Data records ▸
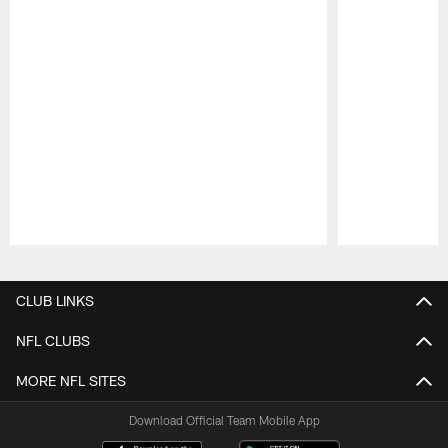
Pause
Play
CLUB LINKS
NFL CLUBS
MORE NFL SITES
Download Official Team Mobile App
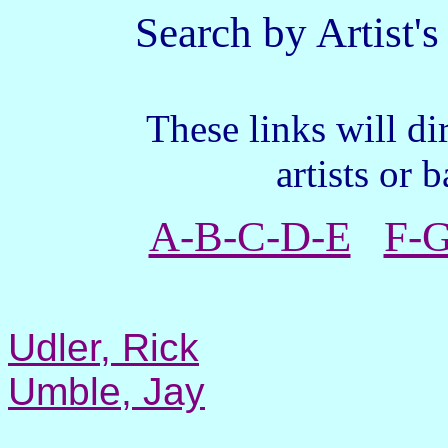
Search by Artist's L
These links will direct
artists or 
A-B-C-D-E
F-G
Udler, Rick
Umble, Jay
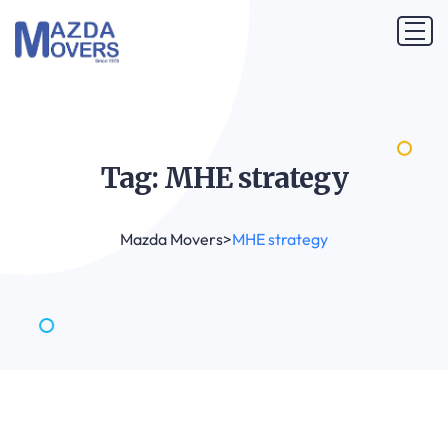
Tag: MHE
strategy
Mazda Movers
>
MHE strategy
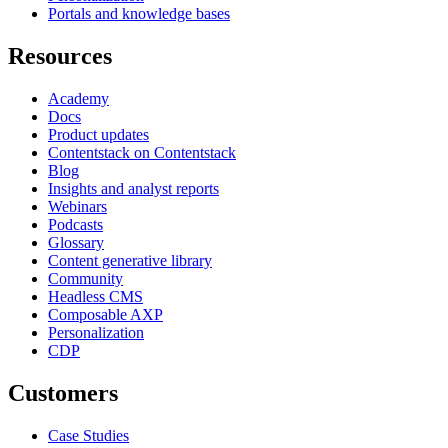
Portals and knowledge bases
Resources
Academy
Docs
Product updates
Contentstack on Contentstack
Blog
Insights and analyst reports
Webinars
Podcasts
Glossary
Content generative library
Community
Headless CMS
Composable AXP
Personalization
CDP
Customers
Case Studies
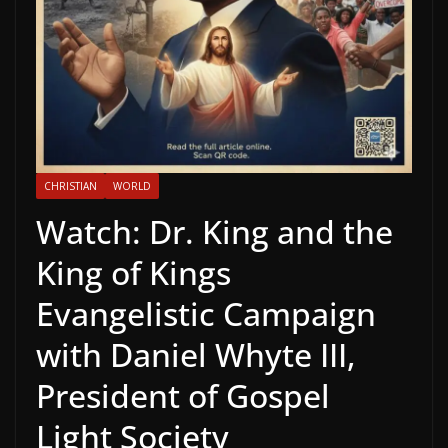
CHRISTIAN
WORLD
Watch: Dr. King and the
King of Kings
Evangelistic Campaign
with Daniel Whyte III,
President of Gospel
Light Society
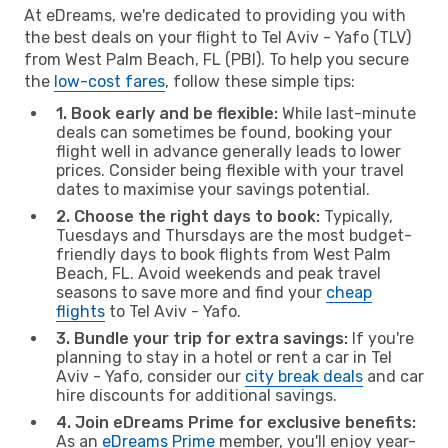
At eDreams, we're dedicated to providing you with
the best deals on your flight to Tel Aviv - Yafo (TLV)
from West Palm Beach, FL (PBI). To help you secure
the
low-cost fares
, follow these simple tips:
1. Book early and be flexible:
While last-minute
deals can sometimes be found, booking your
flight well in advance generally leads to lower
prices. Consider being flexible with your travel
dates to maximise your savings potential.
2. Choose the right days to book:
Typically,
Tuesdays and Thursdays are the most budget-
friendly days to book flights from West Palm
Beach, FL. Avoid weekends and peak travel
seasons to save more and find your
cheap
flights
to Tel Aviv - Yafo.
3. Bundle your trip for extra savings:
If you're
planning to stay in a hotel or rent a car in Tel
Aviv - Yafo, consider our
city break deals
and car
hire discounts for additional savings.
4. Join eDreams Prime for exclusive benefits:
As an
eDreams Prime
member, you'll enjoy year-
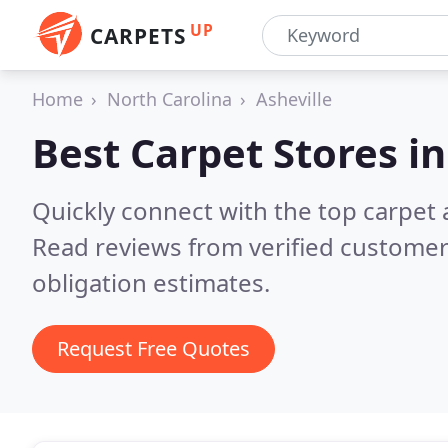
UP
CARPETS
Home
North Carolina
Asheville
Best Carpet Stores i
Quickly connect with the top carpet 
Read reviews from verified customer
obligation estimates.
Request Free Quotes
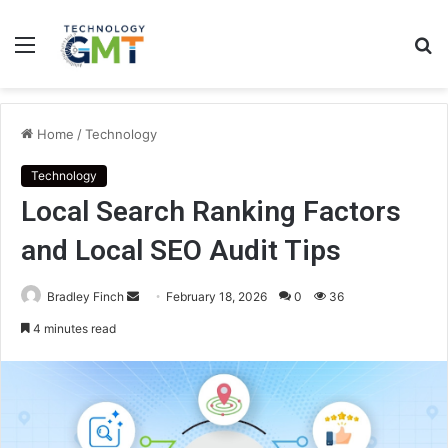
Menu
S
fo
Home
/
Technology
Technology
Local Search Ranking Factors
and Local SEO Audit Tips
Send
Bradley Finch
February 18, 2026
0
36
an
4 minutes read
email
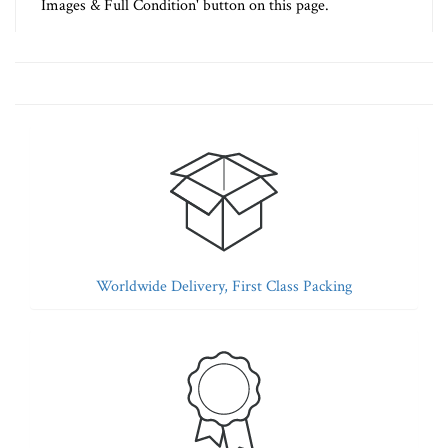
Images & Full Condition' button on this page.
Worldwide Delivery, First Class Packing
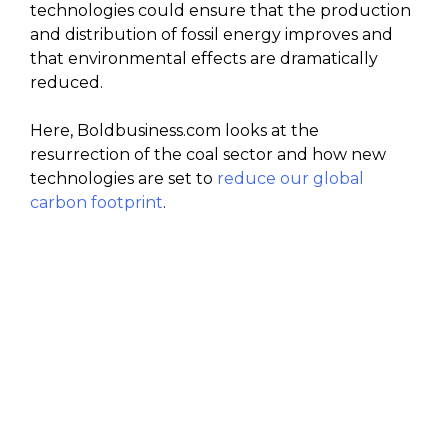
technologies could ensure that the production
and distribution of fossil energy improves and
that environmental effects are dramatically
reduced.
Here, Boldbusiness.com looks at the
resurrection of the coal sector and how new
technologies are set to
reduce our global
carbon footprint
.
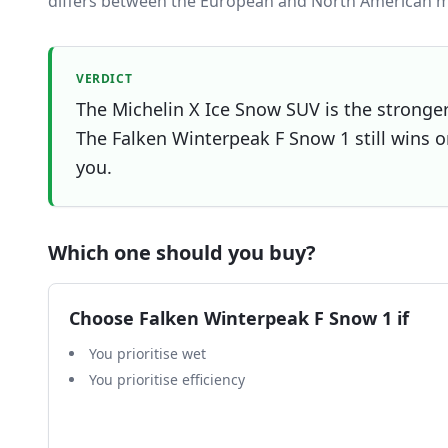
differs between the European and North American m
VERDICT
The Michelin X Ice Snow SUV is the stronger 
The Falken Winterpeak F Snow 1 still wins on
you.
Which one should you buy?
Choose
Falken Winterpeak F Snow 1
if
You prioritise wet
You prioritise efficiency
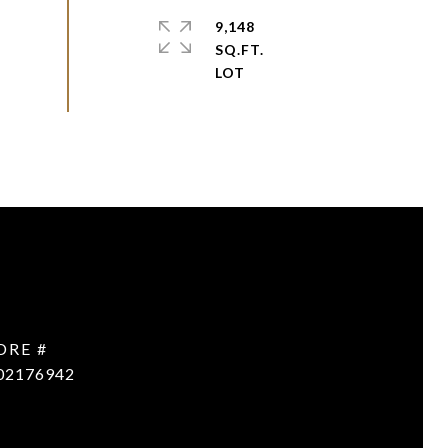
9,148
SQ.FT.
DRE #
02176942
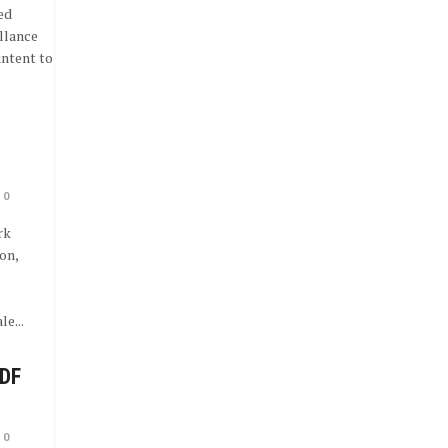
ed
illance
intent to
0
rk
on,
e...
CDF
0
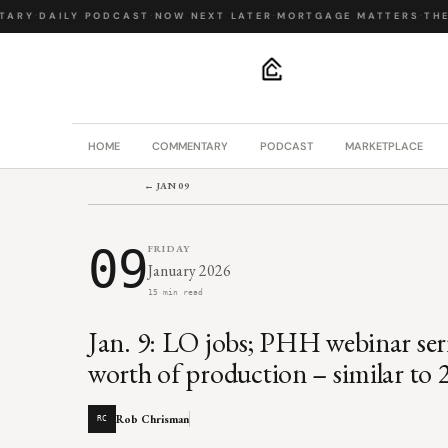
ARY
·
DAILY PODCAST
·
NOW NEXT LATER
·
MORTGAGE MATTERS
·
THE B
.
HOME
COMMENTARY
PODCAST
MARKETPLACE
← JAN 09
09
FRIDAY
January 2026
15 min read
Jan. 9: LO jobs; PHH webinar ser
worth of production – similar to 2
Rob Chrisman
RC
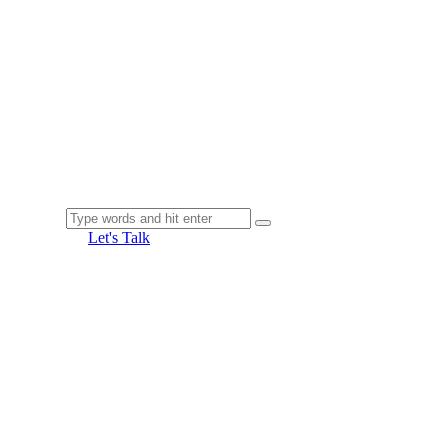
Let's Talk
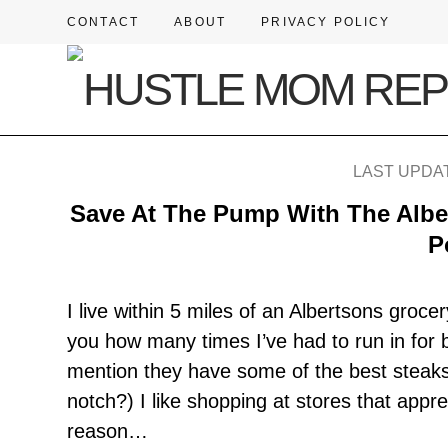
CONTACT
ABOUT
PRIVACY POLICY
LAST UPDAT
Save At The Pump With The Alb
P
I live within 5 miles of an Albertsons grocer
you how many times I’ve had to run in for br
mention they have some of the best steaks 
notch?) I like shopping at stores that appr
reason…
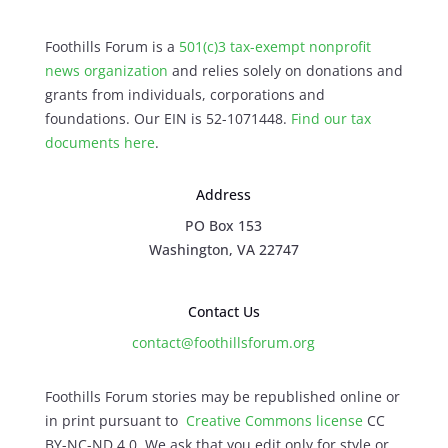
Foothills Forum is a
501(c)3 tax-exempt nonprofit
news organization
and relies solely on donations and
grants from individuals, corporations and
foundations. Our EIN is 52-1071448.
Find our
tax
documents here
.
Address
PO Box 153
Washington, VA 22747
Contact Us
contact@foothillsforum.org
Foothills Forum stories may be republished online or
in print pursuant to
Creative Commons license
CC
BY-NC-ND 4.0. We ask that you edit only for style or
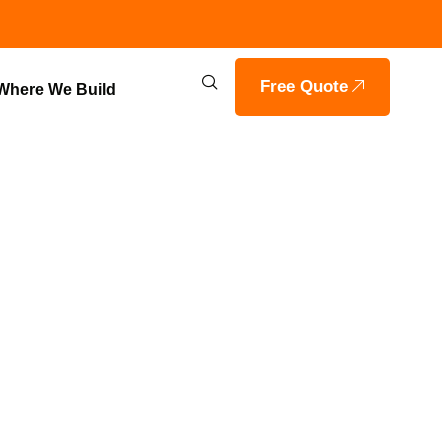
Free Quote
Where We Build
AL LOT
E, INDIANA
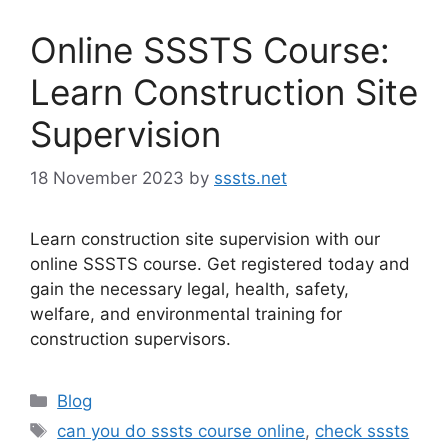
Online SSSTS Course:
Learn Construction Site
Supervision
18 November 2023
by
sssts.net
Learn construction site supervision with our
online SSSTS course. Get registered today and
gain the necessary legal, health, safety,
welfare, and environmental training for
construction supervisors.
Categories
Blog
Tags
can you do sssts course online
,
check sssts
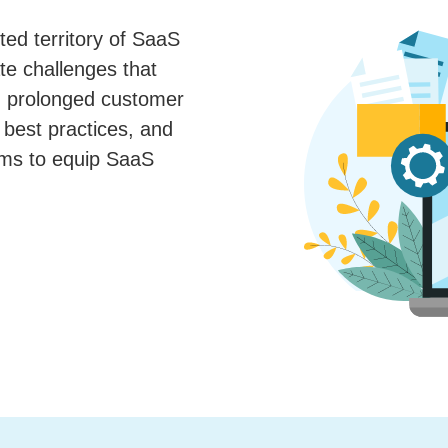
ted territory of SaaS
te challenges that
g prolonged customer
 best practices, and
ims to equip SaaS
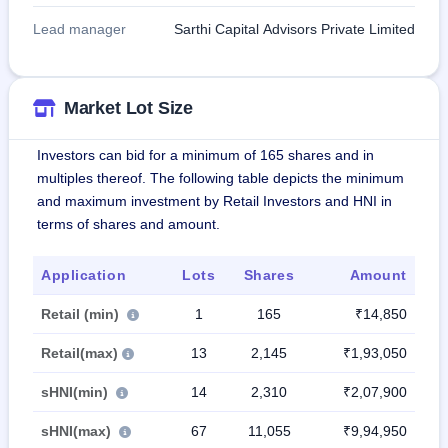
Lead manager
Sarthi Capital Advisors Private Limited
Market Lot Size
Investors can bid for a minimum of 165 shares and in
multiples thereof. The following table depicts the minimum
and maximum investment by Retail Investors and HNI in
terms of shares and amount.
Application
Lots
Shares
Amount
Retail (min)
1
165
₹14,850
Retail(max)
13
2,145
₹1,93,050
sHNI(min)
14
2,310
₹2,07,900
sHNI(max)
67
11,055
₹9,94,950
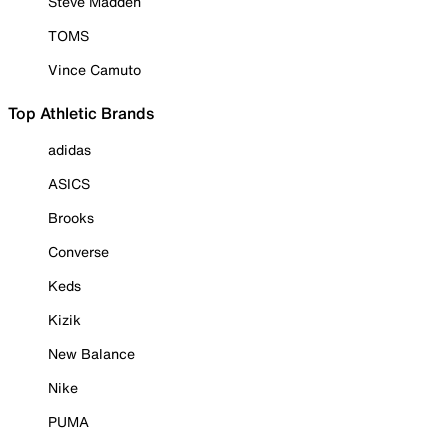
Steve Madden
TOMS
Vince Camuto
Top Athletic Brands
adidas
ASICS
Brooks
Converse
Keds
Kizik
New Balance
Nike
PUMA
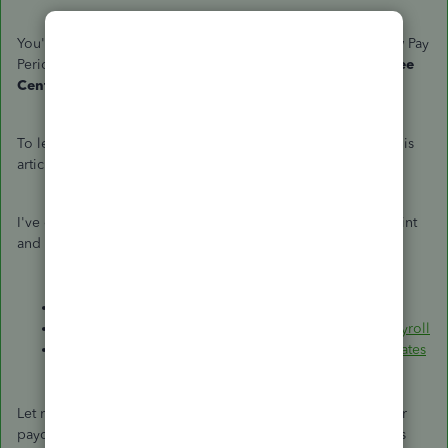
You'll then see the new Payroll Periods according to the new Pay
Period when you go to the
Transactions
tab in the
Employee
Center
and click
Paychecks
.
To learn more about the pay schedule types in QBDT, see this
article:
Set up and manage payroll schedules
.
I've collected these articles that will guide you on how to print
and correct the pay period in QuickBooks:
Print your paychecks in QuickBooks Desktop
.
Incorrect pay period dates in QuickBooks Desktop Payroll
Tax deadlines and important quarterly and year-end dates
Let me know if there's anything else you need help with your
paycheck. Just leave a reply and I get back to you as soon as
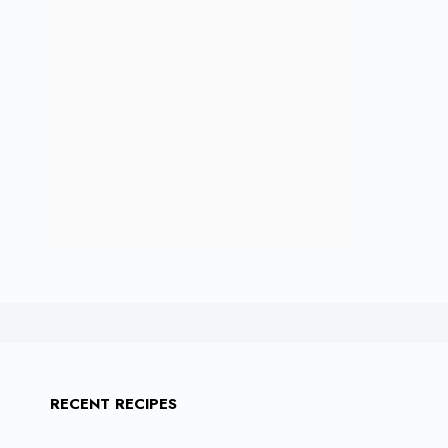
RECENT RECIPES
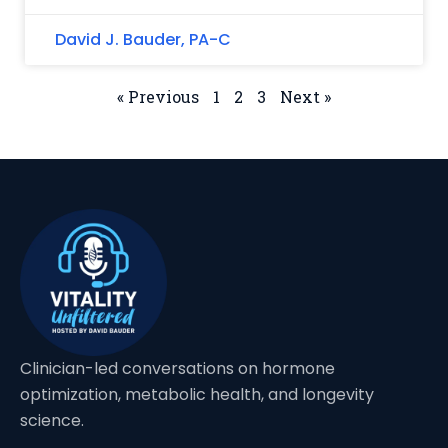
David J. Bauder, PA-C
« Previous
1
2
3
Next »
Clinician-led conversations on hormone
optimization, metabolic health, and longevity
science.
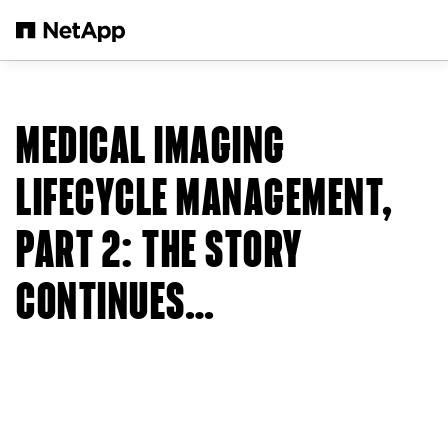
Skip to main content
MEDICAL IMAGING
LIFECYCLE MANAGEMENT,
PART 2: THE STORY
CONTINUES…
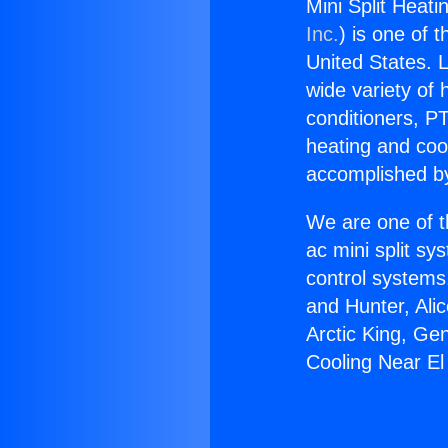
Mini Split Heat
Inc.
) is one of 
United States. L
wide variety of 
conditioners, PT
heating and coo
accomplished by
We are one of t
ac mini split sy
control systems
and Hunter, Ali
Arctic King, Ge
Cooling Near E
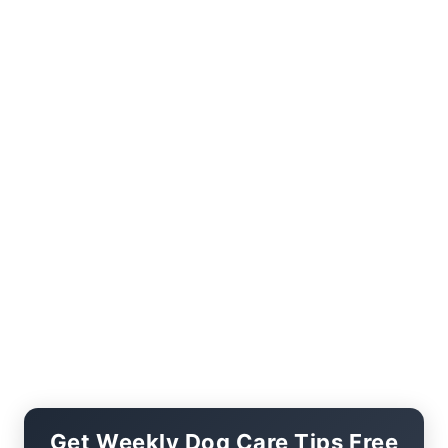
Get Weekly Dog Care Tips Free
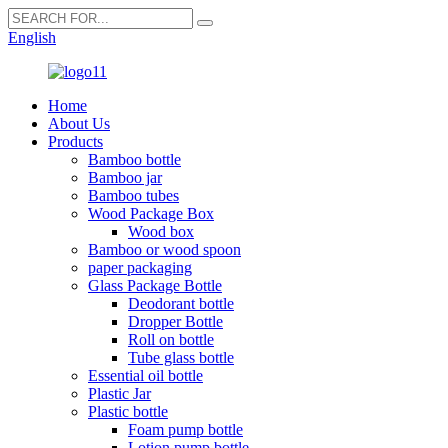
English
Home
About Us
Products
Bamboo bottle
Bamboo jar
Bamboo tubes
Wood Package Box
Wood box
Bamboo or wood spoon
paper packaging
Glass Package Bottle
Deodorant bottle
Dropper Bottle
Roll on bottle
Tube glass bottle
Essential oil bottle
Plastic Jar
Plastic bottle
Foam pump bottle
Lotion pump bottle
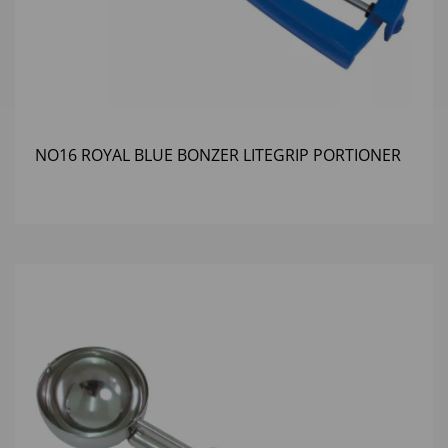
NO16 ROYAL BLUE BONZER LITEGRIP PORTIONER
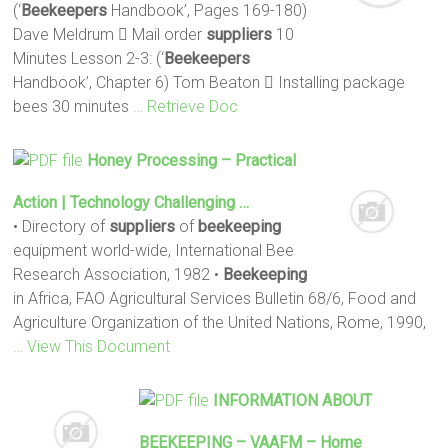
(‘
Beekeepers
Handbook’, Pages 169-180)
Dave Meldrum  Mail order
suppliers
10
Minutes Lesson 2-3: (‘
Beekeepers
Handbook’, Chapter 6) Tom Beaton  Installing package
bees 30 minutes
… Retrieve Doc
Honey Processing – Practical
Action | Technology Challenging …
• Directory of
suppliers
of
beekeeping
equipment world-wide, International Bee
Research Association, 1982 •
Beekeeping
in Africa, FAO Agricultural Services Bulletin 68/6, Food and
Agriculture Organization of the United Nations, Rome, 1990,
… View This Document
INFORMATION ABOUT
BEEKEEPING
– VAAFM – Home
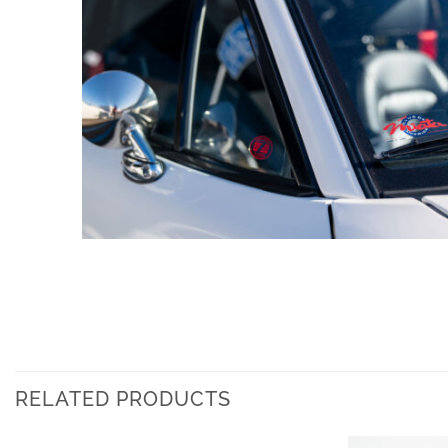
RELATED PRODUCTS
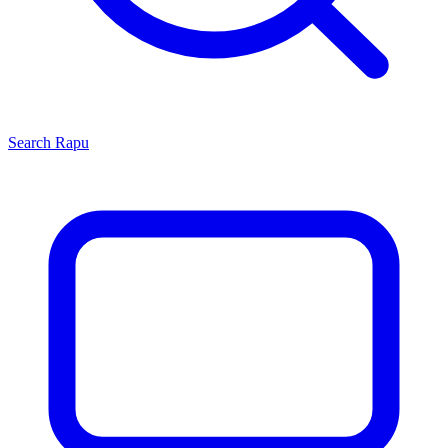
Search
Rapu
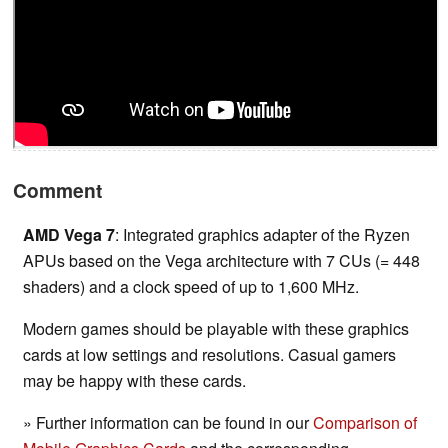
Comment
AMD Vega 7
: Integrated graphics adapter of the Ryzen
APUs based on the Vega architecture with 7 CUs (= 448
shaders) and a clock speed of up to 1,600 MHz.
Modern games should be playable with these graphics
cards at low settings and resolutions. Casual gamers
may be happy with these cards.
» Further information can be found in our
Comparison of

What needs to be done ▸ Make an exact copy of the records from their first line through the line containing "Content generative library", both ends included, with the pictures omitted.

Solution ▸
Pause
Play
CLUB LINKS
NFL CLUBS
MORE NFL SITES
Download Official Team Mobile App
Search by Artist's L
These links will direct
artists or 
A-B-C-D-E
F-G
Udler, Rick
Umble, Jay
Tag: MHE
strategy
Mazda Movers
>
MHE strategy
Portals and knowledge bases
Resources
Academy
Docs
Product updates
Contentstack on Contentstack
Blog
Insights and analyst reports
Webinars
Podcasts
Glossary
Content generative library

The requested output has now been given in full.